Gething Peter W, Noor Abdisalan M, Goodman Catherine A, Gikandi Priscilla W, Hay Simon I, Sharif Shahnaaz K, Atkinson Peter M, Snow Robert W
School of Geography, University of Southampton, Highfield, Southampton, SO17 1BJ, UK.
BMC Med. 2007 Dec 11;5:37. doi: 10.1186/1741-7015-5-37.
Most Ministries of Health across Africa invest substantial resources in some form of health management information system (HMIS) to coordinate the routine acquisition and compilation of monthly treatment and attendance records from health facilities nationwide. Despite the expense of these systems, poor data coverage means they are rarely, if ever, used to generate reliable evidence for decision makers. One critical weakness across Africa is the current lack of capacity to effectively monitor patterns of service use through time so that the impacts of changes in policy or service delivery can be evaluated. Here, we present a new approach that, for the first time, allows national changes in health service use during a time of major health policy change to be tracked reliably using imperfect data from a national HMIS.

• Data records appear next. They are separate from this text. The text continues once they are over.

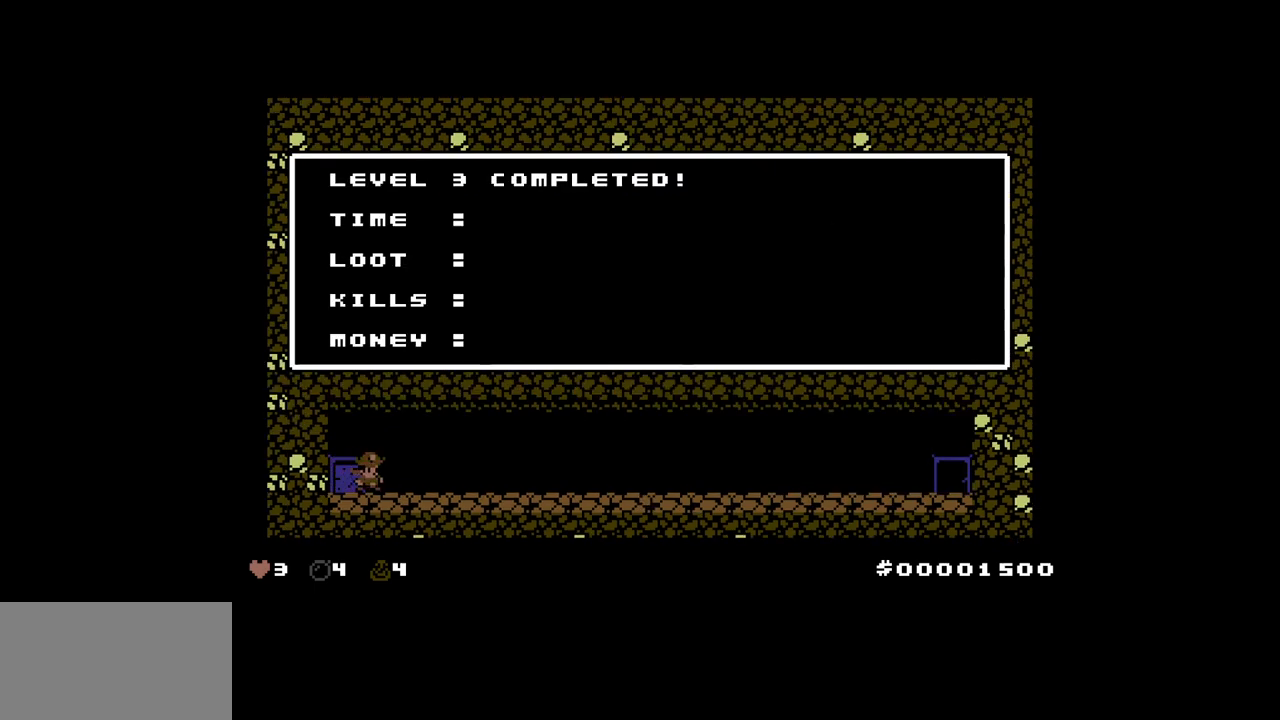
{"keys": [], "events": []}
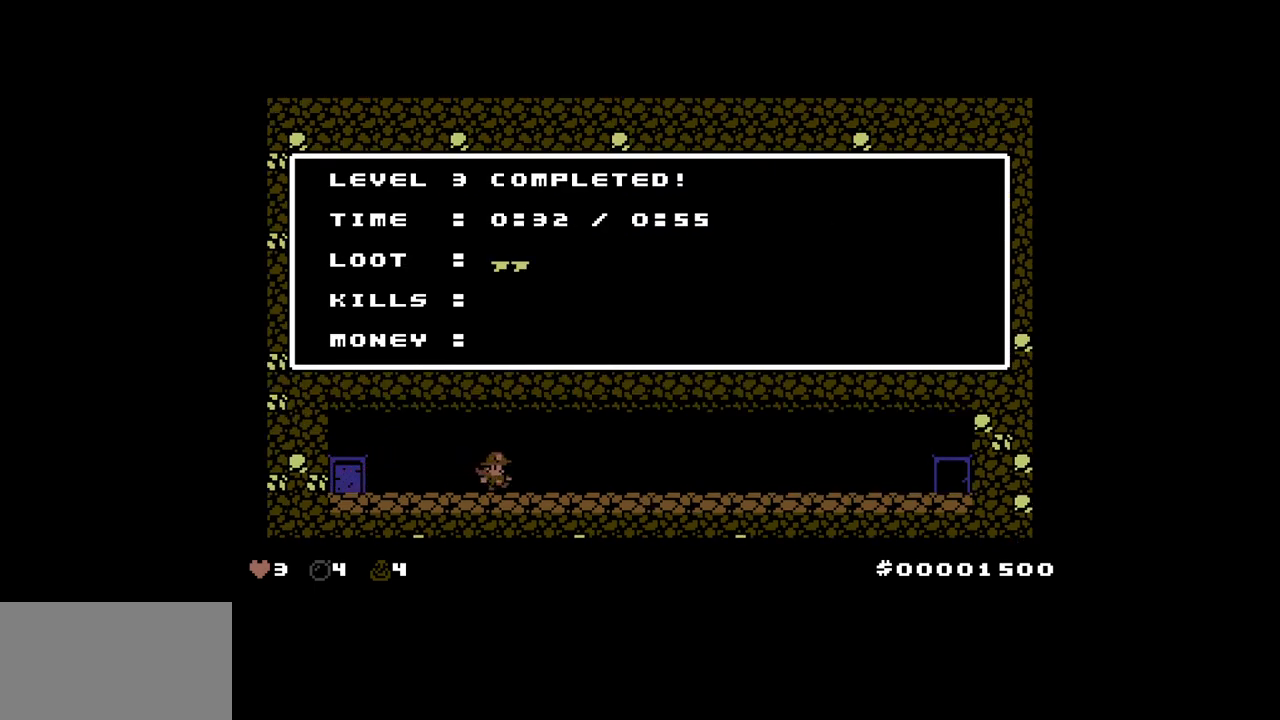
{"keys": [], "events": []}
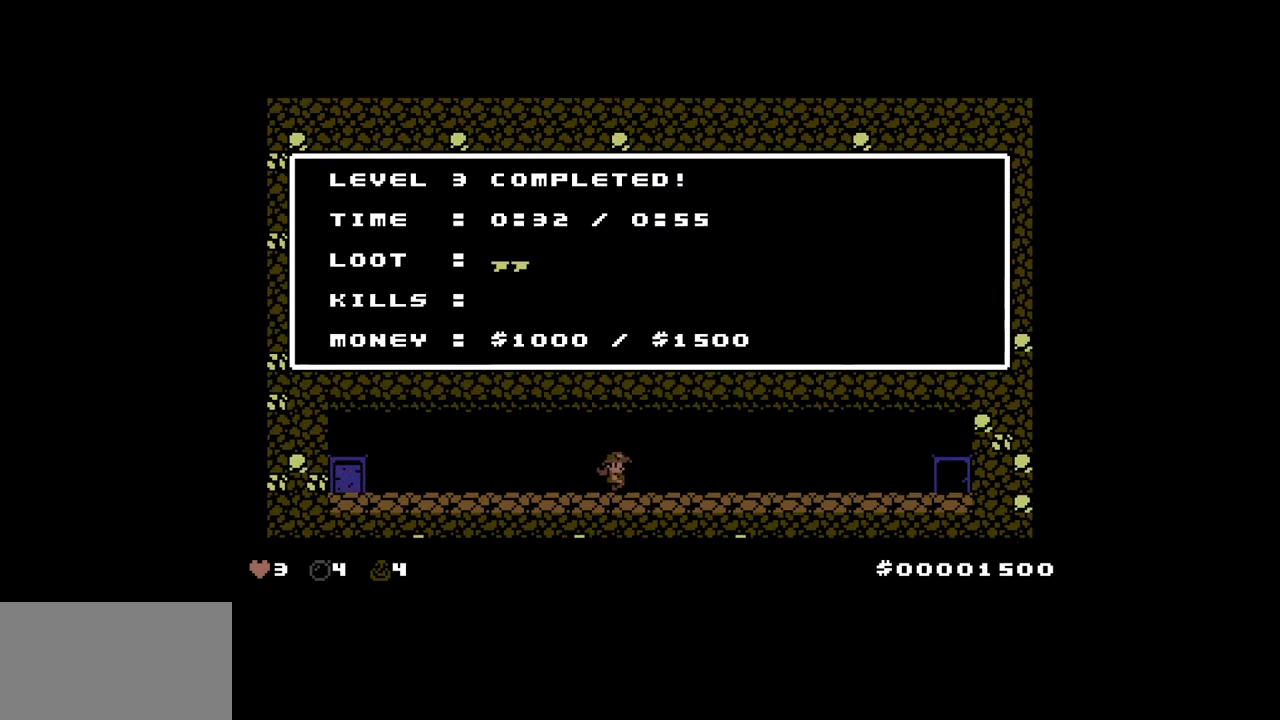
{"keys": [], "events": []}
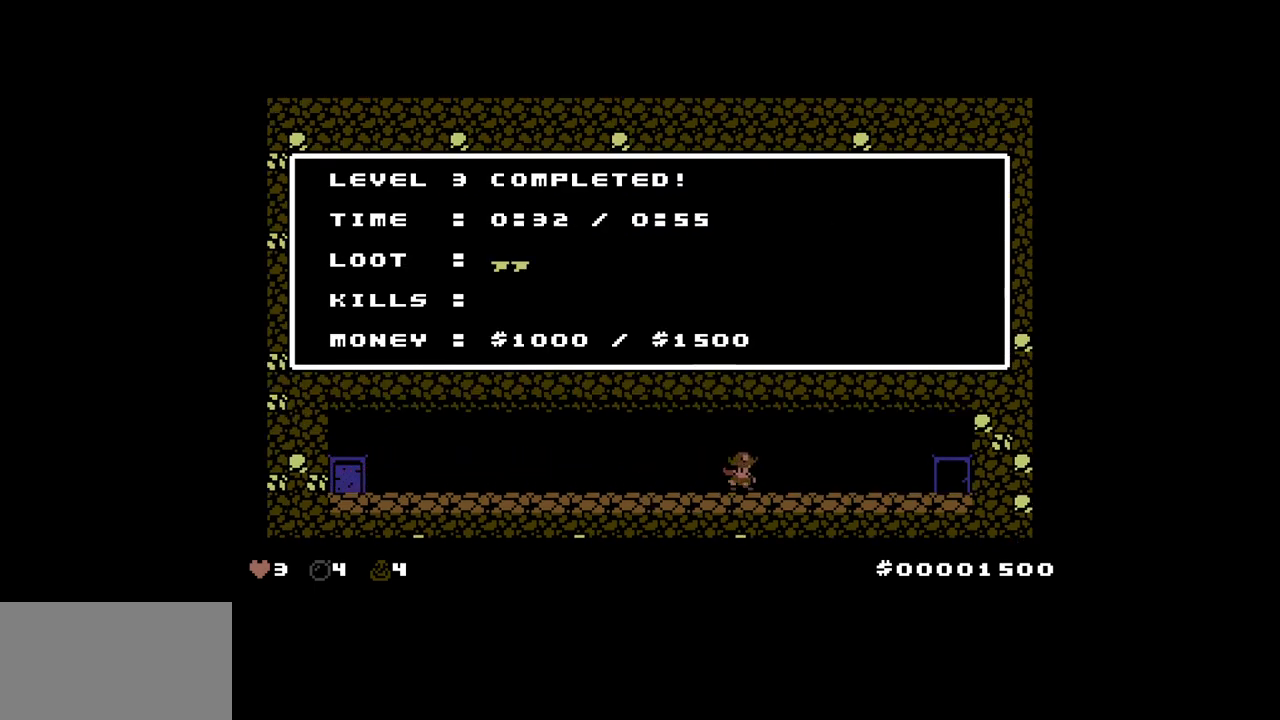
{"keys": [], "events": []}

Monthly attendance records were obtained from the Kenyan HMIS for 1 271 government-run and 402 faith-based outpatient facilities nationwide between 1996 and 2004. A space-time geostatistical model was used to compensate for the large proportion of missing records caused by non-reporting health facilities, allowing robust estimation of monthly and annual use of services by outpatients during this period.
We were able to reconstruct robust time series of mean levels of outpatient utilisation of health facilities at the national level and for all six major provinces in Kenya. These plots revealed reliably for the first time a period of steady nationwide decline in the use of health facilities in Kenya between 1996 and 2002, followed by a dramatic increase from 2003. This pattern was consistent across different causes of attendance and was observed independently in each province.
The methodological approach presented can compensate for missing records in health information systems to provide robust estimates of national patterns of outpatient service use. This represents the first such use of HMIS data and contributes to the resurrection of these hugely expensive but underused systems as national monitoring tools. Applying this approach to Kenya has yielded output with immediate potential to enhance the capacity of decision makers in monitoring nationwide patterns of service use and assessing the impact of changes in health policy and service delivery.
非洲大多数国家的卫生部都投入了大量资源用于某种形式的卫生管理信息系统(HMIS),以协调从全国卫生机构按月获取和汇总治疗及就诊记录。尽管这些系统成本高昂,但数据覆盖不佳意味着它们很少(如果有的话)被用于为决策者生成可靠证据。非洲各地的一个关键弱点是目前缺乏有效监测服务使用模式随时间变化的能力,以便能够评估政策或服务提供变化的影响。在此,我们提出一种新方法,首次能够利用来自国家卫生管理信息系统的不完整数据可靠地追踪重大卫生政策变革期间全国卫生服务使用情况的变化。
从肯尼亚卫生管理信息系统获取了1996年至2004年期间全国1271家政府运营的和402家宗教机构的门诊设施的月度就诊记录。使用时空地理统计模型来弥补因卫生机构未报告导致的大量记录缺失,从而能够可靠地估计这一时期门诊患者的月度和年度服务使用情况。
我们能够重建全国层面以及肯尼亚所有六个主要省份卫生设施门诊利用平均水平的可靠时间序列。这些图表首次可靠地揭示了1996年至2002年期间肯尼亚全国卫生设施使用量稳步下降,随后在2003年急剧增加的情况。这种模式在不同就诊原因中都是一致的,并且在每个省份都独立观察到。
所提出的方法能够弥补卫生信息系统中的记录缺失,以提供全国门诊服务使用模式的可靠估计。这是首次如此利用卫生管理信息系统数据,并有助于使这些成本高昂但未充分利用的系统作为国家监测工具重获生机。将这种方法应用于肯尼亚已经产生了成果,具有立即提升决策者监测全国服务使用模式以及评估卫生政策和服务提供变化影响能力的潜力。